Urban Arias continues strong in their commitment to market opera’s accessibility to the D.C. community through productions of short, contemporary operas. And their season opener “Shining Brow,” a snapshot into the life of Frank Lloyd Wright, does not disappoint. Revered for his innovative architectural style that blended structures in a seamless, organic way with nature, Frank Lloyd Wright is memorialized as an icon in American architecture. But who was the man behind the building? “Shining Brow” explores the intersection of Wright’s art and personal life through the lens of his most prominent relationships and their eventual eclipse under the shadow of Wright’s towering ego.
…“Shining Brow’s” crowning achievement lies in the complementary nature of its emotionally riveting score and libretto which together encapsulate the exciting future of American opera.
The stage is set by Wright’s long-time mentor, his Lieber Meister, Louis Sullivan, reminiscing of the time Wright was a “Pencil in [his] hand” and how Wright’s obsession with his craft has distanced him from all the people he loves. Struggling to maintain the façade of marriage, Wright and his straight-laced wife Catherine argue over the increasing amount of time Wright devotes to his work. Unbeknownst to Catherine, Wright has developed a secondary obsession: Mameh Chaney, the glamorous, charming wife of one of Wright’s prominent clients Edwin Cheney. Their tumultuous affair prompts Mameh to divorce Edwin for Wright, and the two start a new life together leaving Catherine pitying the woman she knows will experience the same neglect from Wright that ended her own marriage. Wright’s habitual inability to prioritize relationships above architecture eventually trouble Mameh as well and she contemplates if he could ever love her as much as his “Shining Brow.” One by one, Wright’s relationships collapse under the impossible weight of his ego until he is left with nothing but the solitary sound of his own voice.
Under the expert direction of Grant Preisser, this cast of talented stars triumphs the intellectual depth and genuine poignancy of this historical drama.

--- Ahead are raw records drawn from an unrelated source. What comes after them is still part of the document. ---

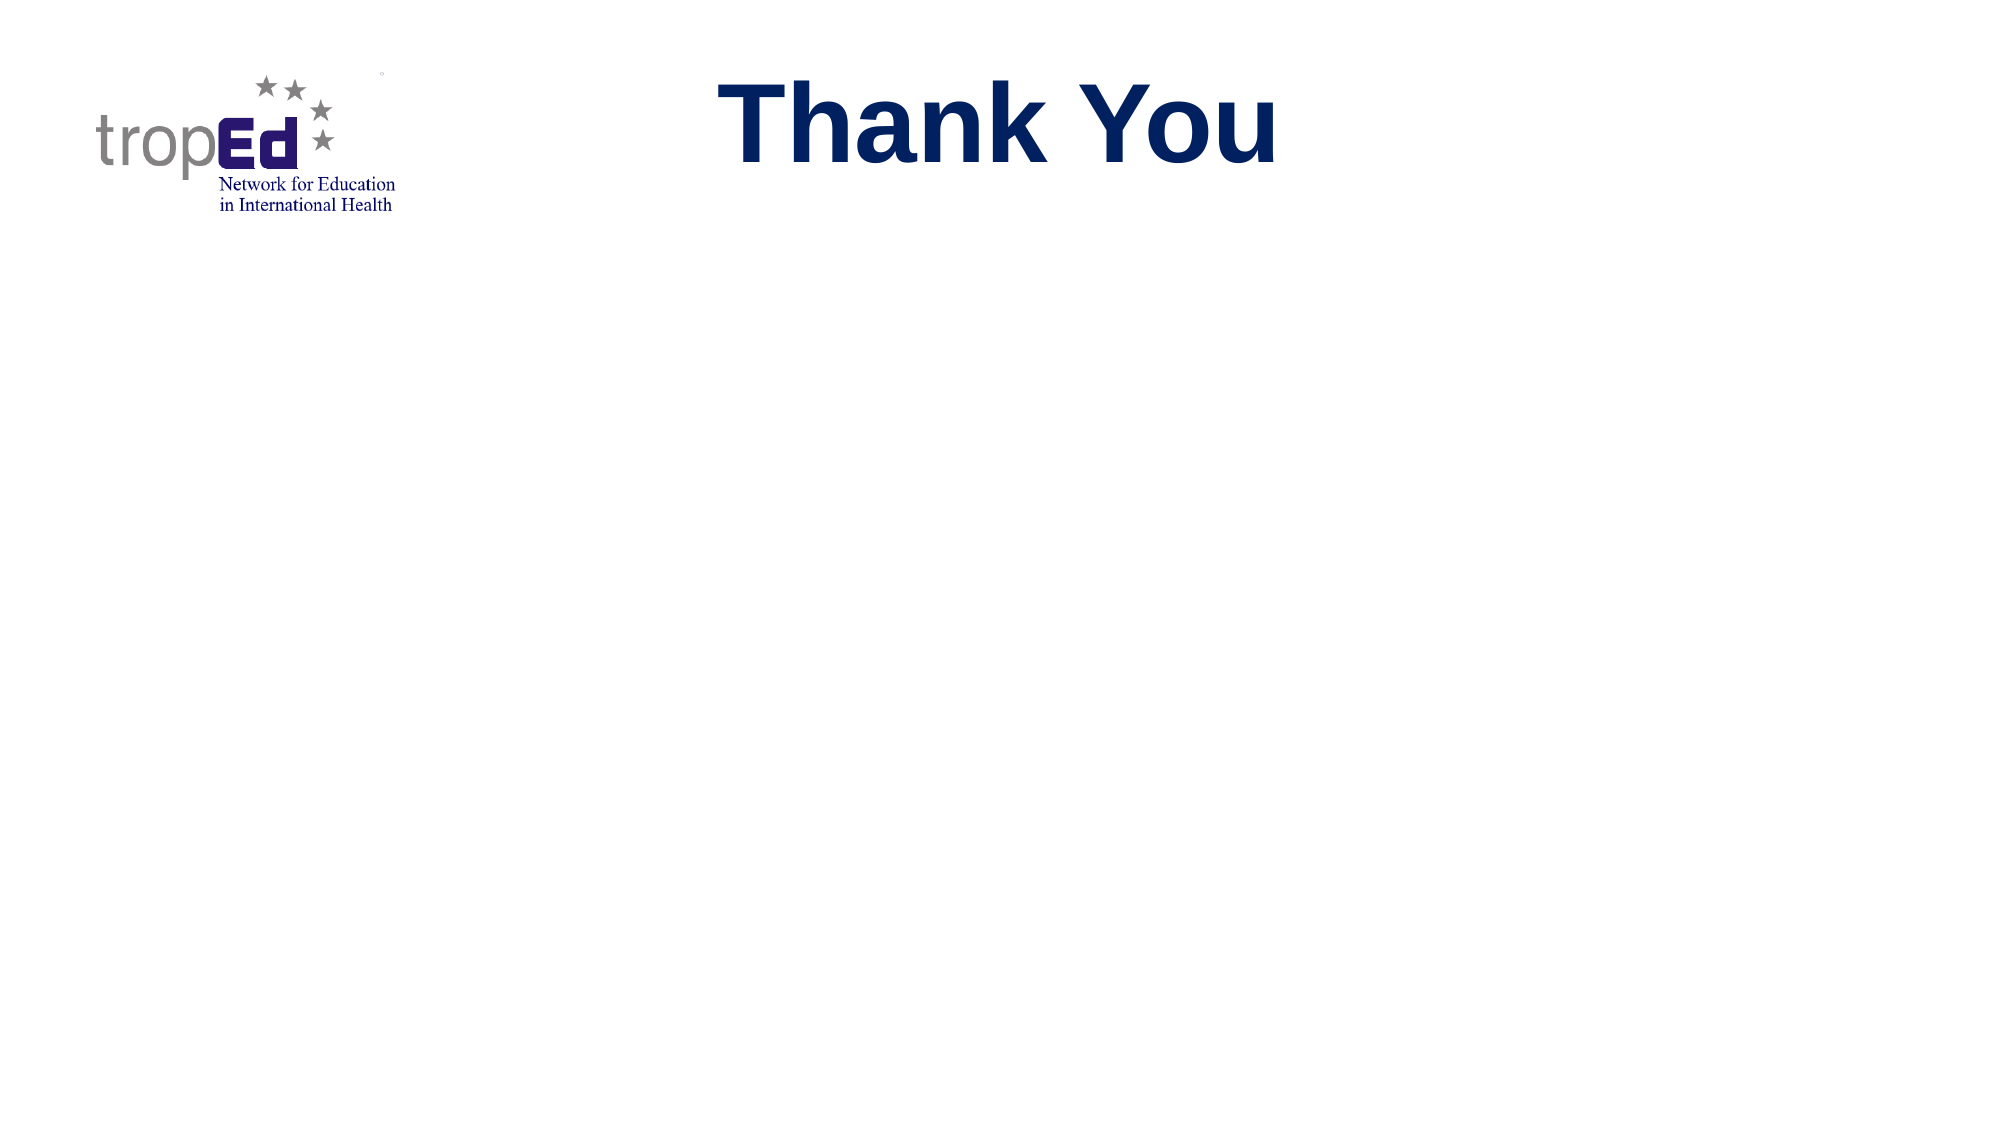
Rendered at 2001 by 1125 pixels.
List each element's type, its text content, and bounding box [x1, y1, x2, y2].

title Thank You [412, 59, 1863, 193]
picture [73, 59, 412, 246]
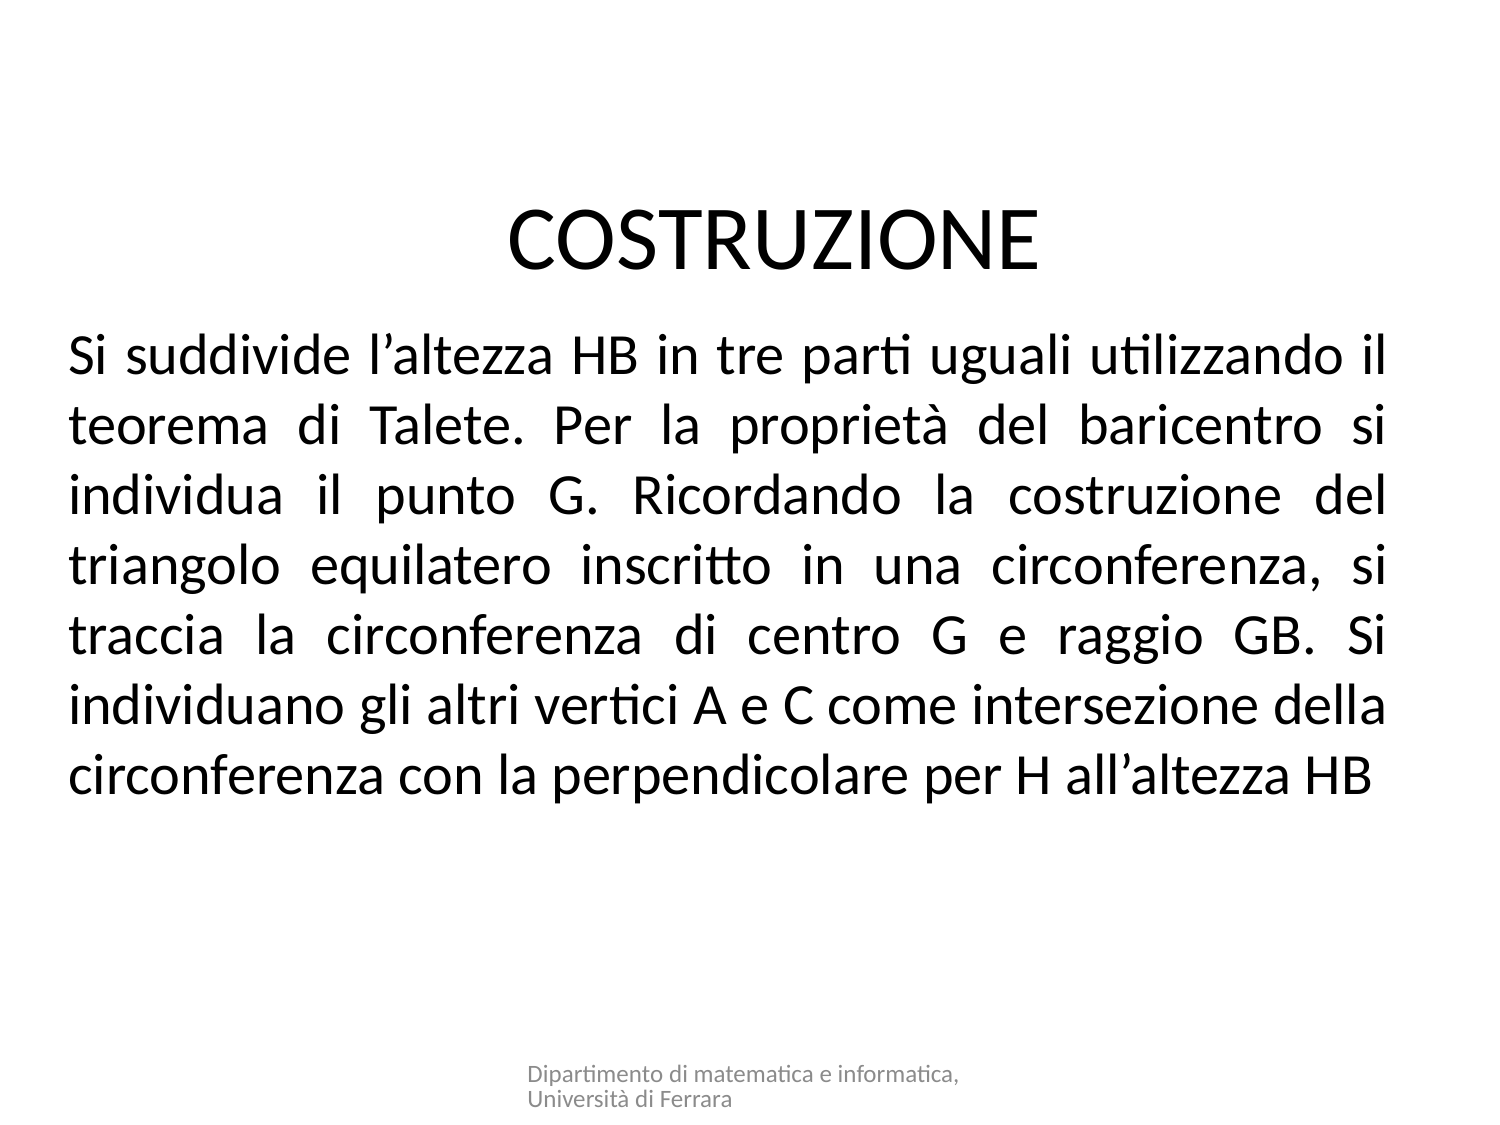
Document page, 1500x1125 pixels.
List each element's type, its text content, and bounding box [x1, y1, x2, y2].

text_box COSTRUZIONE [493, 170, 1078, 296]
footer Dipartimento di matematica e informatica, Università di Ferrara [512, 1042, 988, 1103]
title Si suddivide l’altezza HB in tre parti uguali utilizzando il teorema di Talete. Per la proprietà del baricentro si individua il punto G. Ricordando la costruzione del triangolo equilatero inscritto in una circonferenza, si traccia la circonferenza di centro G e raggio GB. Si individuano gli altri vertici A e C come intersezione della circonferenza con la perpendicolare per H all’altezza HB [53, 432, 1404, 621]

Sidney Outlaw leads the cast as Frank Lloyd Wright, his magnificent tenor voice transfixing the listener with both its subtlety and warmth of tone. Despite a frequent lack of visual interaction with his fellow cast mates, Outlaw’s final unaccompanied soliloquy allude to his promising talent. Catherine, Frank’s first wife, portrayed by Rebecca Ringle emerges as the unexpected star. The humor and sass she highlights in Catherine’s bitterness towards Wright bring much needed levity to the somber nature of the piece. She also provides an ideal contrast to Miriam Khalil’s Mameh Cheney, who exudes a charming allure to match a voice of equally lush timbre. Khalil’s aria “Even Now I Hear An Echo” stops the show with its stunning melodic moments and sense of genuine desperation. Robert Baker’s vocal presence and clarity as Louis Sullivan is much appreciated as well as Ben Wager’s choice of a sharp physical characterization for Edwin Cheney. Despite Edwin’s disposition as the blundering fool, Wager’s interpretation incites pity for the honest man Mameh spurns.
“Shining Brow”makes use of a minimalist set, only utilizing a set of simple chairs, a drafting table, and exquisitely designed stained glass panels set in a geometric pattern reminiscent of Wright’s own architectural style. Lucrezia Briceno’s lighting design further accentuates the stained glass panels to reflect nuances in mood from scene to scene. Period costuming by Grant Preisser encapsulates the spirit of this industrial age in American history by limiting the colorscape to muted tones that provide a stark contrast to the complex light texture created by the stained-glass.
The most noteworthy aspect of this production is Paul Muldoon’s stunning libretto. His use of early 20th-century verbiage and intricately woven references so numerous they required an index at the end of the program, truly lift the renaissance world of Frank Lloyd Wright off the page and into the hearts of the listener. Due diligence must also be given to the Inscape Chamber Orchestra under the direction of Robert Wood. They effortlessly capture the Americana soundscape, at times evoking a Copland-esque essence in Daron Aric Hagen’s score, transporting the audience directly to Midwestern America in the early 1900s.
While truly stunning in all aspects of its production, “Shining Brow’s” crowning achievement lies in the complementary nature of its emotionally riveting score and libretto which together encapsulate the exciting future of American opera. Urban Arias has set the bar high for its 2017-2018 season, and opera-goers should eagerly await their upcoming performances of “Florida” and “Why is Eartha Kitt Trying to Kill Me?: A Love Story.”
Running Time: 90 minutes with no intermission; an audience talk-back will follow each performance.
Advisory: “Shining Brow” contains mature references, and may not be suitable for young children.